Why your vehicle's third-party insurance may soon cost 25% more

The Ministry of Road Transport and Highways (MoRTH) is reportedly reviewing a proposal to raise Motor Third Party (TP) insurance premiums by an average of 18%, following a recommendation from the Insurance Regulatory and Development Authority of India (IRDAI). One category of vehicles may see increases of up to 25%. A final decision is expected within a few weeks.
Why is third-party insurance under pressure?
Although Motor TP insurance is mandatory under Indian law to cover third-party accident liabilities, its premiums have remained unchanged for four years. This freeze has come at a time of soaring medical costs, growing court-ordered payouts, and increased road congestion, all of which have strained insurers.
How bad is the financial strain on insurers?

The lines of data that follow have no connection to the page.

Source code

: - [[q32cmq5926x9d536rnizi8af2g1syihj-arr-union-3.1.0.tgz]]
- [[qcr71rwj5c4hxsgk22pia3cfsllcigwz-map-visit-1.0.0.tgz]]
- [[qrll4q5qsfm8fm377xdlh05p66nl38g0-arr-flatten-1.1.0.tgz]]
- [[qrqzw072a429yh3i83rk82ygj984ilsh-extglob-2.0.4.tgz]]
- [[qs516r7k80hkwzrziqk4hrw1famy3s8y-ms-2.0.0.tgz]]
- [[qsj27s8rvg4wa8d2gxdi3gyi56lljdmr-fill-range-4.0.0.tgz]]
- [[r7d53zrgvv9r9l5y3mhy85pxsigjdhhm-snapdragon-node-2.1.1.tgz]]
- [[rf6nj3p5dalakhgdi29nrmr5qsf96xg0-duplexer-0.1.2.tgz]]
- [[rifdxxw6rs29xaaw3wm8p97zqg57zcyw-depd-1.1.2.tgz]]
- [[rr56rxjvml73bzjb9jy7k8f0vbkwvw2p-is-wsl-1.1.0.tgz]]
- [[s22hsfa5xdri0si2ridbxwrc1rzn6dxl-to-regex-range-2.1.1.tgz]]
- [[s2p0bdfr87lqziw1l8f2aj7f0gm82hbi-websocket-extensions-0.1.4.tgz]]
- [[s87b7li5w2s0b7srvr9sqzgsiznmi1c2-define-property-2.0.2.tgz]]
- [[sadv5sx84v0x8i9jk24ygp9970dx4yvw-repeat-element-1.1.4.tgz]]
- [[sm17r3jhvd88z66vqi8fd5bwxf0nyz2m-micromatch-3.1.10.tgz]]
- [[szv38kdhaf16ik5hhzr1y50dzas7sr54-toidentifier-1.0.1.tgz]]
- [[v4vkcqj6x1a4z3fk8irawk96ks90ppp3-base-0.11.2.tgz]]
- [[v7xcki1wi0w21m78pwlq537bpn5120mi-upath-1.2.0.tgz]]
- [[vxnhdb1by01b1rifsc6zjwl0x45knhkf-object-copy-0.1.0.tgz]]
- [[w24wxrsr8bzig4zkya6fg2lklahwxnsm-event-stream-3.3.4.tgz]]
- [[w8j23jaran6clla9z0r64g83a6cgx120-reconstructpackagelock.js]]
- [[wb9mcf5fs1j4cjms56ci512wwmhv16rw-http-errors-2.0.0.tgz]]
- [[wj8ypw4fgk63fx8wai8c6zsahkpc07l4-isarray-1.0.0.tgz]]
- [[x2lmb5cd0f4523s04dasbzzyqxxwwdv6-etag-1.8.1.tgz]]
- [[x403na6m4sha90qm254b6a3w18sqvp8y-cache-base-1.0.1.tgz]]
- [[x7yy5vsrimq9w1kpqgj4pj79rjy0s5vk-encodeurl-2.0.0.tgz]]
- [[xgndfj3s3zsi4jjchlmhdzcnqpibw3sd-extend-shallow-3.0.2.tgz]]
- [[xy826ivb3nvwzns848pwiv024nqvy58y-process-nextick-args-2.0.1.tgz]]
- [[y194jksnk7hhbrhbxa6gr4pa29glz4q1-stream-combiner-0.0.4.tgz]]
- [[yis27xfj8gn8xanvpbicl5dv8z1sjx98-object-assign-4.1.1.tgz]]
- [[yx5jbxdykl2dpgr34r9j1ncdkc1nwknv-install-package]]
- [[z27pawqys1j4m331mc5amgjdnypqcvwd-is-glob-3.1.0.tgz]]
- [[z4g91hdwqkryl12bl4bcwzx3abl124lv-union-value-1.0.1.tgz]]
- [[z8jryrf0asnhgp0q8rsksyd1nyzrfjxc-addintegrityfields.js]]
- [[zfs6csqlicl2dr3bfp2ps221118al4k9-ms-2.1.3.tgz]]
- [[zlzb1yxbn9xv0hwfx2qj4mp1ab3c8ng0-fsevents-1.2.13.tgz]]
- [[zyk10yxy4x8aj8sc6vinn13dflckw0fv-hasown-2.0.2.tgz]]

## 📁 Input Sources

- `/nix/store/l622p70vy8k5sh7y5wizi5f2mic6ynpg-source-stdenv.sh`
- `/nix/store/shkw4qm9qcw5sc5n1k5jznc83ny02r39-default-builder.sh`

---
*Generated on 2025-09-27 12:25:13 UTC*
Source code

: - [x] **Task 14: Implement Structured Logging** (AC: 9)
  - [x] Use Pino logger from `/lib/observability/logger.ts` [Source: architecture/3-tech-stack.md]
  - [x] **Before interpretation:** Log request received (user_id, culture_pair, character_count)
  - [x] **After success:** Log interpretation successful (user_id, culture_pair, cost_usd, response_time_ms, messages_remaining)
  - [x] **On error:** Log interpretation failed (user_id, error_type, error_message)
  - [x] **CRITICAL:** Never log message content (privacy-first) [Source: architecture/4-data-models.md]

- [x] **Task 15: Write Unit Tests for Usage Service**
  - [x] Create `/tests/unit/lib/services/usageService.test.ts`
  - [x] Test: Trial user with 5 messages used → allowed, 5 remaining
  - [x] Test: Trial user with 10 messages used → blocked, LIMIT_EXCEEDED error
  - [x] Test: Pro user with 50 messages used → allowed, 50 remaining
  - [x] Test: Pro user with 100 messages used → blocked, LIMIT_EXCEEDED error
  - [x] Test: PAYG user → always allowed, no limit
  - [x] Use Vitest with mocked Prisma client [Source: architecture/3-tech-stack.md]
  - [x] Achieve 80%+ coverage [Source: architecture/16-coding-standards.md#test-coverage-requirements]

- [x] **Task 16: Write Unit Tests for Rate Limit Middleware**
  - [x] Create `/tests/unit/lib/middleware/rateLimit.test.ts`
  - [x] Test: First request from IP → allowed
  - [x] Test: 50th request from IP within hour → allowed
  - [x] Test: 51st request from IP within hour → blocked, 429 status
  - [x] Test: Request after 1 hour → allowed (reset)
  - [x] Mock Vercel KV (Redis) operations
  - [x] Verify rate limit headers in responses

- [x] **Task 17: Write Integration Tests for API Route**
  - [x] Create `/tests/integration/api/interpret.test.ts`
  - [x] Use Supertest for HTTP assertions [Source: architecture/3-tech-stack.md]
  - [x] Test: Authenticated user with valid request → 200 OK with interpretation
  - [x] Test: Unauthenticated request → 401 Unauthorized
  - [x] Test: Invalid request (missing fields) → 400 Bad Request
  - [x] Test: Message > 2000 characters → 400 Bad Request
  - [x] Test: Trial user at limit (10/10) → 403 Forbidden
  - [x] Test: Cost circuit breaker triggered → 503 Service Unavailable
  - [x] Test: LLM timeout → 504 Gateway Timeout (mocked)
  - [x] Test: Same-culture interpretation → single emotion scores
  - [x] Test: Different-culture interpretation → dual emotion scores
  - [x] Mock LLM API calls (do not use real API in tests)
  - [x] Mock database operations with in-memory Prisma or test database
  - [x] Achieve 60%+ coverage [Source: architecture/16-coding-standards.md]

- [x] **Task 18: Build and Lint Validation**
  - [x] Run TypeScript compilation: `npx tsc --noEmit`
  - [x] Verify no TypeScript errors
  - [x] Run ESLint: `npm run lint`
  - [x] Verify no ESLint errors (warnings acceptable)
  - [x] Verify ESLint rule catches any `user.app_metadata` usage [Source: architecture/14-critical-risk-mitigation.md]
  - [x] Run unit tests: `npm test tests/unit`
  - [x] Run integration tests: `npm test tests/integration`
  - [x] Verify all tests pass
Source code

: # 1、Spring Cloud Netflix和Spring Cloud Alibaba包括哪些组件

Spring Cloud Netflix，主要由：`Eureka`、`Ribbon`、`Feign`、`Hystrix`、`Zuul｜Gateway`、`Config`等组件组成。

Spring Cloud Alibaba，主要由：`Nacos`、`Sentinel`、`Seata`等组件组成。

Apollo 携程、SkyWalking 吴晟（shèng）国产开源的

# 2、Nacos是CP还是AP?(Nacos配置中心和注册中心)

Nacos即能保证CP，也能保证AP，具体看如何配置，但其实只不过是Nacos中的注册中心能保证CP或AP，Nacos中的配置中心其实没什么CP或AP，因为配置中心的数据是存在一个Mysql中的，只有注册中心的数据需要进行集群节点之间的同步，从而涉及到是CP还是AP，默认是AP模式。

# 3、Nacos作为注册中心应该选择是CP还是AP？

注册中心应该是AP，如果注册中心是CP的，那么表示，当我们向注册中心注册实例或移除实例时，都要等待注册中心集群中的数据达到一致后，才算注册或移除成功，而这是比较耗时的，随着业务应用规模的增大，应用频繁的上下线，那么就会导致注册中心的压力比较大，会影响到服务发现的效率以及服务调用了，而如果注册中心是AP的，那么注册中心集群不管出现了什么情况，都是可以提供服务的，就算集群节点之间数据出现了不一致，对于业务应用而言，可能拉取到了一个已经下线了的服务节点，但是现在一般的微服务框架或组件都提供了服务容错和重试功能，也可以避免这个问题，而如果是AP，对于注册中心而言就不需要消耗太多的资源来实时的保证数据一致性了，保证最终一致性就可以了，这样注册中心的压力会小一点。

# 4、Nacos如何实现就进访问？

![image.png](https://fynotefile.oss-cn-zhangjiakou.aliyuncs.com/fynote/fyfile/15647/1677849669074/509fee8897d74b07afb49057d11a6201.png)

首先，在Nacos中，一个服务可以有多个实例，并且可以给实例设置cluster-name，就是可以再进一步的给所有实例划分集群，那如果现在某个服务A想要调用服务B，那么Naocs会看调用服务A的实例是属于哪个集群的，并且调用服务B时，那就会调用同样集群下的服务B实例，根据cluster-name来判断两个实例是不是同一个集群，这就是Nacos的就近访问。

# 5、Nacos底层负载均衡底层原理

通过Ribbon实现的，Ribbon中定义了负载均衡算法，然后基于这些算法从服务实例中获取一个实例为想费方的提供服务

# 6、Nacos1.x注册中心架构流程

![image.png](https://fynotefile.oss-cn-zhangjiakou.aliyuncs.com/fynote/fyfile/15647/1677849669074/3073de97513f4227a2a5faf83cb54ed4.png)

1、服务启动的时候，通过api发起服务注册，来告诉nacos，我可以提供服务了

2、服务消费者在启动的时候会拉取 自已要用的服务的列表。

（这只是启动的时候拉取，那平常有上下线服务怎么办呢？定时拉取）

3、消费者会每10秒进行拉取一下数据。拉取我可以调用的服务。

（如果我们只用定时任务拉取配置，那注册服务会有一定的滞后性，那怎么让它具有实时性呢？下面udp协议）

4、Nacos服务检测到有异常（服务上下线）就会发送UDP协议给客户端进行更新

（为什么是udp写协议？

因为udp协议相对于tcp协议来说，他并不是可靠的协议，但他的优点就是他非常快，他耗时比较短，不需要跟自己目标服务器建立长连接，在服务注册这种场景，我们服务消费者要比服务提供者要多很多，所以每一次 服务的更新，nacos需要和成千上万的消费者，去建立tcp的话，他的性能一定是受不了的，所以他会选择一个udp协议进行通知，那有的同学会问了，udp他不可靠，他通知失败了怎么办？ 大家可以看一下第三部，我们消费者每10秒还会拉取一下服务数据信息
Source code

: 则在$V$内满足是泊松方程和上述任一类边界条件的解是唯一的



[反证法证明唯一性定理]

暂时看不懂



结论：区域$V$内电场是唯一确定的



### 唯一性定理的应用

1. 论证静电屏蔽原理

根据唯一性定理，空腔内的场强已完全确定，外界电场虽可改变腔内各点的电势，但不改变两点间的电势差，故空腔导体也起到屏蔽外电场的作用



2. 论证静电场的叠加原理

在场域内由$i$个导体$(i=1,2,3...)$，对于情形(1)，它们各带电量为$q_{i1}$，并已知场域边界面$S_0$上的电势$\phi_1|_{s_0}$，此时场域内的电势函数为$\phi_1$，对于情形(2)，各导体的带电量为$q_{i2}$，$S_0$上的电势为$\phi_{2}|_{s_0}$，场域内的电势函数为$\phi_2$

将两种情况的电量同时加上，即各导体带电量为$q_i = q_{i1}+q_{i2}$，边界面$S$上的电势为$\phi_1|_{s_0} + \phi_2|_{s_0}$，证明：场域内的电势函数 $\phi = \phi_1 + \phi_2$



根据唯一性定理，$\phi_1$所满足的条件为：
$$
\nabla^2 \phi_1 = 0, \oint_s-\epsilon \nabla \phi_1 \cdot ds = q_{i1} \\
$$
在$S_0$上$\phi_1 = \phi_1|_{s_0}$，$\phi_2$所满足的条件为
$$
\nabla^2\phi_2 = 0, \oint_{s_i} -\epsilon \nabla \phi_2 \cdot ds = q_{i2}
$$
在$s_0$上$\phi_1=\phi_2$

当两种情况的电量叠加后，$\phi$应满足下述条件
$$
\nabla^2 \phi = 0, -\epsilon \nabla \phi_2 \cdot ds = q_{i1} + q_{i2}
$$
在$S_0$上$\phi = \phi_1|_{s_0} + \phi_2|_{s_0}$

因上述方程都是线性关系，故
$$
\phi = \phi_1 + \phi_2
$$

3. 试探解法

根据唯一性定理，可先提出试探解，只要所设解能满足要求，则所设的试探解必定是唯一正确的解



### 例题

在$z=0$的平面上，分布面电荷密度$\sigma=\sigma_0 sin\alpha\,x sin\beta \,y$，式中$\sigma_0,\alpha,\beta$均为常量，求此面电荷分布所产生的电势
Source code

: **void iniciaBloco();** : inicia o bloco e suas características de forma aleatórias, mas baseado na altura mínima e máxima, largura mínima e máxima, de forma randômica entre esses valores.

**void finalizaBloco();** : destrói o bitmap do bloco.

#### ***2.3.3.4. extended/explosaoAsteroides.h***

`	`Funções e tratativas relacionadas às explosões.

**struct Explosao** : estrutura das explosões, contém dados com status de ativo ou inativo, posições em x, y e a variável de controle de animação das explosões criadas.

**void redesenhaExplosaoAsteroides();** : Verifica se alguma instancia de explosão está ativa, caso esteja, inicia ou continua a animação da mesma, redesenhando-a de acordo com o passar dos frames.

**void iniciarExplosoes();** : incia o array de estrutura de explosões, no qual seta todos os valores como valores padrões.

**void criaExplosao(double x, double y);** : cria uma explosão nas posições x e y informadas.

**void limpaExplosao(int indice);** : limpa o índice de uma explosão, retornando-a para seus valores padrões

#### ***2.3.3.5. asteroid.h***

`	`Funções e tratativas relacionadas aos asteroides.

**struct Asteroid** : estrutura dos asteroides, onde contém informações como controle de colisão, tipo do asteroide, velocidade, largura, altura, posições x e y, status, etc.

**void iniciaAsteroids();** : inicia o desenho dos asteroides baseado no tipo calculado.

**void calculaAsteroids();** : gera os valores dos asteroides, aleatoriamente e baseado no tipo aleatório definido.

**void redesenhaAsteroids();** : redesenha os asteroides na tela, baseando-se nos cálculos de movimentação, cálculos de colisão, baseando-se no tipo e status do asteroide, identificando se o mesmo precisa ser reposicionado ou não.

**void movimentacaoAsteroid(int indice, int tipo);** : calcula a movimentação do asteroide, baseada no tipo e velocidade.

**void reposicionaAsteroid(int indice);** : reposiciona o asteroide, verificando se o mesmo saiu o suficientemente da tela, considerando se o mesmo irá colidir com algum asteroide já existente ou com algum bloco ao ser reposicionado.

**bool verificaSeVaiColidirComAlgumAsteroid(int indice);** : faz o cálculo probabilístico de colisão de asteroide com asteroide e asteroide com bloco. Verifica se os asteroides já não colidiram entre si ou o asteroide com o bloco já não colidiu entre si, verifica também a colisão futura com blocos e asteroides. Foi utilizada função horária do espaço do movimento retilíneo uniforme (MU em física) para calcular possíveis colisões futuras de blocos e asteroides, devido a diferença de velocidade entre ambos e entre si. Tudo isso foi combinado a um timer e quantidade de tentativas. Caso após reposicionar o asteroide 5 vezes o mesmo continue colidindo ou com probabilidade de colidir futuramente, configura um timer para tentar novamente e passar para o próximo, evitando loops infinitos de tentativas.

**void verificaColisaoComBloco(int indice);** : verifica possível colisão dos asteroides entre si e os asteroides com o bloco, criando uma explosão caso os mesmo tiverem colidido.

Public and private insurers have been reporting high loss ratios — the portion of collected premiums paid out as claims. New India Assurance reported a 108% loss ratio, while Go Digit and ICICI Lombard posted 69% and 64.2% respectively. These figures signal mounting underwriting stress and unsustainable margins in the TP segment.
What will be the broader impact on the insurance sector?
In the current financial year, TP insurance accounts for nearly 60% of total motor insurance premiums and 19% of general insurance revenue. Experts estimate that a 20% hike could improve the sector’s combined ratio — a key profitability indicator — by around 4–5%, providing some relief to struggling insurers.
Why does this matter for motorists?
While the proposed hike aims to restore financial balance for insurers, it risks burdening vehicle owners with higher mandatory costs. With no adjustments since 2021, the expected rate revision may come as a sharp blow, especially for categories facing the steepest hikes.